Friday, December 09, 2005

Complacent with their majesty


Answers.com gives the definition of arrogance as "overbearing pride." Pride is more fully defined as:

pride
n.
  1. A sense of one's own proper dignity or value; self-respect.
  2. Pleasure or satisfaction taken in an achievement, possession, or association: parental pride.
  3. Arrogant or disdainful conduct or treatment; haughtiness.
    1. A cause or source of pleasure or satisfaction; the best of a group or class: These soldiers were their country's pride.
    2. The most successful or thriving condition; prime: the pride of youth.
  4. An excessively high opinion of oneself; conceit.
  5. Mettle or spirit in horses.
  6. A company of lions.
  7. A flamboyant or impressive group: a pride of acrobats.
Arrogance is an interesting concept. It seems to be fairly polarizing: most say they either admire a little arrogance in someone or despise the quality altogether. I was having a conversation earlier with someone whom I think is a pretty good judge of such things and he echoed what is essentially an ancient concept: pride cometh before the fall.

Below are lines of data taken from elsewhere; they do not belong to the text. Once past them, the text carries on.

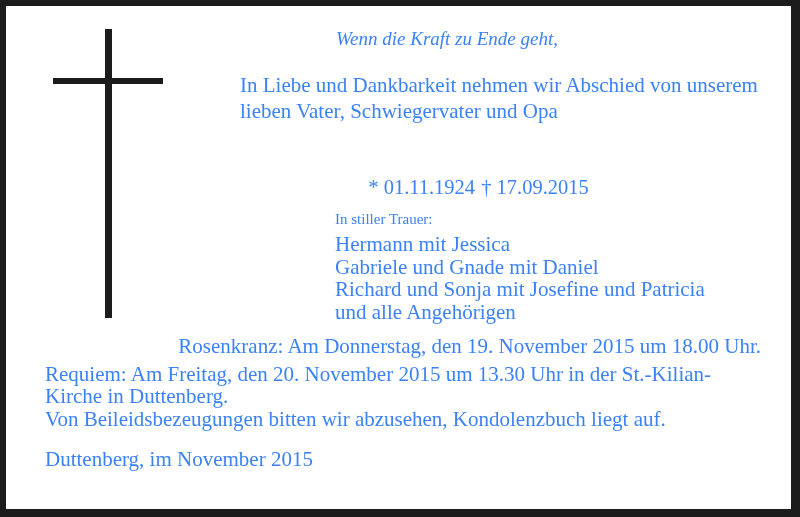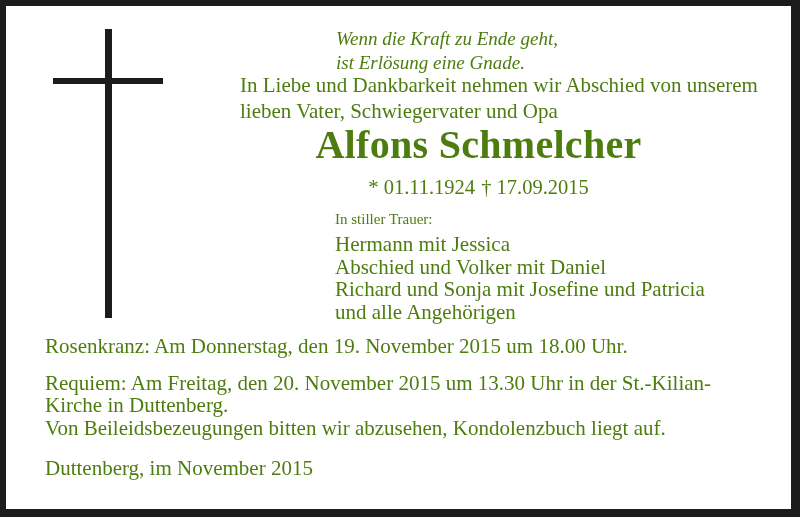--- a/index.html
+++ b/index.html
@@ -6,74 +6,72 @@
   .page {
     position: relative;
     width: 800px;
     height: 517px;
     box-sizing: border-box;
     background: #ffffff;
     border-style: solid;
     border-color: #1c1c1c;
     border-width: 6px 9px 8px 6px;
     font-family: "Liberation Serif", "DejaVu Serif", serif;
-    color: #4d7c0f;
+    color: #3b82f6;
     overflow: hidden;
   }
   .abs { position: absolute; }
 
   
   .cross { left: 47px; top: 23px; width: 110px; height: 289px; }
   .cross .vbar { position: absolute; left: 52px; top: 0; width: 7px; height: 289px; background: #1c1c1c; }
   .cross .hbar { position: absolute; left: 0; top: 49px; width: 110px; height: 6px; background: #1c1c1c; }
 
   .epigraph { left: 330px; top: 21px; font-style: italic; font-size: 19px; line-height: 24px; }
   .intro { left: 194px; top: 66px; width: 575px; font-size: 21px; line-height: 26px; margin-left: 40px; }
   .name { left: 194px; top: 116px; width: 557px; text-align: center; font-size: 40px; font-weight: bold; line-height: 46px; letter-spacing: 0.3px; }
   .dates { left: 194px; top: 169px; width: 557px; text-align: center; font-size: 20.5px; line-height: 24px; }
   .dates .birth { margin-right: 6px; }
   .trauer-label { left: 329px; top: 202px; font-size: 15px; line-height: 23px; }
   .mourners { left: 329px; top: 227px; font-size: 21px; font-weight: normal; line-height: 22.7px; }
 
   .bottom { left: 39px; top: 329px; width: 716px; font-size: 21px; line-height: 22.5px; }
   .bottom p { margin: 0; }
-  .bottom .rosary { margin-bottom: 14px; }
+  .bottom .rosary { margin-bottom: 5px; text-align: right; }
   .bottom .place { margin-top: 18px; }
 </style>
 </head>
 <body>
 
 <div class="page">
 
   <div class="abs cross">
     <div class="vbar"></div>
     <div class="hbar"></div>
   </div>
 
   <div class="abs epigraph">
     <div>Wenn die Kraft zu Ende geht,</div>
-    <div>ist Erlösung eine Gnade.</div>
   </div>
 
   <div class="abs intro">
     <div>In Liebe und Dankbarkeit nehmen wir Abschied von unserem</div>
     <div>lieben Vater, Schwiegervater und Opa</div>
   </div>
 
-  <div class="abs name">Alfons Schmelcher</div>
 
   <div class="abs dates">
     <span class="birth">* 01.11.1924</span><span>† 17.09.2015</span>
   </div>
 
   <div class="abs trauer-label">In stiller Trauer:</div>
 
   <div class="abs mourners">
     <div>Hermann mit Jessica</div>
-    <div>Abschied und Volker mit Daniel</div>
+    <div>Gabriele und Gnade mit Daniel</div>
     <div>Richard und Sonja mit Josefine und Patricia</div>
     <div>und alle Angehörigen</div>
   </div>
 
   <div class="abs bottom">
     <p class="rosary">Rosenkranz: Am Donnerstag, den 19. November 2015 um 18.00 Uhr.</p>
     <div>Requiem: Am Freitag, den 20. November 2015 um 13.30 Uhr in der St.-Kilian-</div>
     <div>Kirche in Duttenberg.</div>
     <div>Von Beileidsbezeugungen bitten wir abzusehen, Kondolenzbuch liegt auf.</div>
     <p class="place">Duttenberg, im November 2015</p>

I believe myself to be arrogant -- to the point that I jealously guard my pride in something I know I'm good at or that I've worked for. I feel a sense of entitlement. It is the nature of our culture I suppose. I'm grateful I'm afforded the leisure to have such a thing as a sense of entitlement. Except...

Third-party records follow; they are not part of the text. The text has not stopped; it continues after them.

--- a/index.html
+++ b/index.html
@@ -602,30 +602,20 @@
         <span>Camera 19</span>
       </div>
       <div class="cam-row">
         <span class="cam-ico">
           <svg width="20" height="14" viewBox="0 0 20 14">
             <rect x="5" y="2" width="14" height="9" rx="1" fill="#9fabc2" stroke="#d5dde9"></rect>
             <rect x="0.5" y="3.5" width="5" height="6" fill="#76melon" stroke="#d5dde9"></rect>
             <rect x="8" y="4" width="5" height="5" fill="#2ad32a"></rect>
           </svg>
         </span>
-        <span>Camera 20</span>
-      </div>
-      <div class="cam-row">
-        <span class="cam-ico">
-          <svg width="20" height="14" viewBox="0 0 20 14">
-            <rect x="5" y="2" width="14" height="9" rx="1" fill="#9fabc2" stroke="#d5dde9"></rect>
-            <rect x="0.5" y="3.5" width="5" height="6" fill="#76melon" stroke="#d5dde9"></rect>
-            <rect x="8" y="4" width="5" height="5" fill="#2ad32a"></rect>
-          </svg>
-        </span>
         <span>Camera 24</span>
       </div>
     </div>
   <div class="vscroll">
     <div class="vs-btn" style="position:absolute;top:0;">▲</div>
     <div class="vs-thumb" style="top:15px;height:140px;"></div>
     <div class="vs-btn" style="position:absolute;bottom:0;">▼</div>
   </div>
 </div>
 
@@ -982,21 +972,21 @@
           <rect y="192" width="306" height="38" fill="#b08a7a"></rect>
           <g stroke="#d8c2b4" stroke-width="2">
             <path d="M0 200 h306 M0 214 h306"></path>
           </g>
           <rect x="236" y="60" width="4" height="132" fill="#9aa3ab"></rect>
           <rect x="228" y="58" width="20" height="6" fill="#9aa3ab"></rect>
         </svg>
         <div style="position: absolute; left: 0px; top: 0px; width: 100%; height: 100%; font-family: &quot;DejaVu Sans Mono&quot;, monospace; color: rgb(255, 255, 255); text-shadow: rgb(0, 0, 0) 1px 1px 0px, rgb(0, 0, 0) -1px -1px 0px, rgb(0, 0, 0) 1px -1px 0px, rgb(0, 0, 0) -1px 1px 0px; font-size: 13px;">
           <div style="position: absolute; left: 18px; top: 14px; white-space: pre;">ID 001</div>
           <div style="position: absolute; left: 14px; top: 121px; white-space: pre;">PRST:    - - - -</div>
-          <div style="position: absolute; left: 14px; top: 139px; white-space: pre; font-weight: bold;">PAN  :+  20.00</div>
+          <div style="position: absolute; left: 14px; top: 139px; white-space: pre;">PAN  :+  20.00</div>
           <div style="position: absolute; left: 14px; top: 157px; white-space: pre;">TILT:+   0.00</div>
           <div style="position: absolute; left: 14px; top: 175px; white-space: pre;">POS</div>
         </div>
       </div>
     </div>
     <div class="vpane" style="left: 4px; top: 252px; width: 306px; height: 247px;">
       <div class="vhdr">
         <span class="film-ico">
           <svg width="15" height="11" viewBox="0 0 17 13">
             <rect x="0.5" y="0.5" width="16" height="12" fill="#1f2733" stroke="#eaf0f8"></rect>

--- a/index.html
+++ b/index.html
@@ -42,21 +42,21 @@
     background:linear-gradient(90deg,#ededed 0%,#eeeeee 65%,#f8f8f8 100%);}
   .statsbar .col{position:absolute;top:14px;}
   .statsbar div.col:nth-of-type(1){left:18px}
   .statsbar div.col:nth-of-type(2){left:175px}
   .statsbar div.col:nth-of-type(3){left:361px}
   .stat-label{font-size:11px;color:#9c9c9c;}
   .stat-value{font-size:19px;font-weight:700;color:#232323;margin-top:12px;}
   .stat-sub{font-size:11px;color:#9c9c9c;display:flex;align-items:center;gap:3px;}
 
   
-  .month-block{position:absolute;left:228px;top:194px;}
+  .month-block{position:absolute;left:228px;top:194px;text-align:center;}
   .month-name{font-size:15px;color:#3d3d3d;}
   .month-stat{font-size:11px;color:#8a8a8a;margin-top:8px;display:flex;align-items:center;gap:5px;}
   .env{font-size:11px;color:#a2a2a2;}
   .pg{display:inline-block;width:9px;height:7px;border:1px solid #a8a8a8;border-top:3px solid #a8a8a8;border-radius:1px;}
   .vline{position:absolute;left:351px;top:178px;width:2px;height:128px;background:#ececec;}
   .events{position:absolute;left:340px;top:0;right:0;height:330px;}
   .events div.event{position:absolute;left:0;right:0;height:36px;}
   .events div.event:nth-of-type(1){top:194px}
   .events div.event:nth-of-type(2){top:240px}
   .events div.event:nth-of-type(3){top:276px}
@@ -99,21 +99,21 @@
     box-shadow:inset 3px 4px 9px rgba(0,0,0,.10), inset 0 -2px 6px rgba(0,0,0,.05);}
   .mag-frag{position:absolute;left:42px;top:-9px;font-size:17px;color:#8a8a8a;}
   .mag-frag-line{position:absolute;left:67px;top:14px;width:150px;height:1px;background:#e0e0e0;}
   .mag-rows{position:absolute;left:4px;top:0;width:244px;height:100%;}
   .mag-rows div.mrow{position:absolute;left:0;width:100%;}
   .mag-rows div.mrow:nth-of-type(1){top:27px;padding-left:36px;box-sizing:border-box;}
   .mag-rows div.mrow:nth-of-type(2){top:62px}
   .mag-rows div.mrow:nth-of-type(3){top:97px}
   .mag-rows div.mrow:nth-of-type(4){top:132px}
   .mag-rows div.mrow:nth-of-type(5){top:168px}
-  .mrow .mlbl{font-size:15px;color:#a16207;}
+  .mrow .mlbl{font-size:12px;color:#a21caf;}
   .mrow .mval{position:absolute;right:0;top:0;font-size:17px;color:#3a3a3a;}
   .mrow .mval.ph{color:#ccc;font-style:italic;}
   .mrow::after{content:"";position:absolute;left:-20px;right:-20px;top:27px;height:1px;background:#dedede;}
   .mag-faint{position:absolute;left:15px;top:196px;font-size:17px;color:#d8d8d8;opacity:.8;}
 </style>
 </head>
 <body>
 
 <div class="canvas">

We (in my office) have been interviewing folks for a student worker job, and a professional, foot-in-the-door one at that. The resumes we received were exemplary and, having interviewed 4 of the 6 candidates, I'm struck by the maturity of these kids (I certainly was NOT that mature at 21...). They amaze me. And then I have to slowly let it sink in that these kids -- who are computer programmers and world travelers -- are very likely regretting even applying when they spend 20 minutes listening to the babble of my perpetually insecure, over-compensatingly arrogant co-workers who have no idea the genius of the wizards sitting across from them. These kids who have spent months in Spain attempting fluency while at the same time designing websites that allow campuses across the country to trade textbooks, or have worked opening bids for local governments while planning a mission trip to Northwest Africa, they are not impressed with your need to advise them of what they can expect in the "real" world. Um, they've been out there man. And, judging by what I know of you, learned more about that world than you have in your 40 or 50 plus years. So shut it!! This interview isn't about YOU -- can't you tell that by the glazed look in the eye of the candidate that I would very much like to have working for us but am afraid that if I contact them with an offer they'll turn me down based on your rambling talk about how much their dream job at Ernst & Young will make them a lot of money but will stress them out. Um and you know because...? Oh, I forgot, you once knew someone who knew someone who might have worked there. Look, these kids are as smart as you are clueless, and if they list this company as their career goal I bet they've done some research. That's what appropriately confident people do. And by the way, you're embarassing yourself. It's no wonder that the "demotivational" poster above is so funny. It follows the very first rule of funny -- it's true.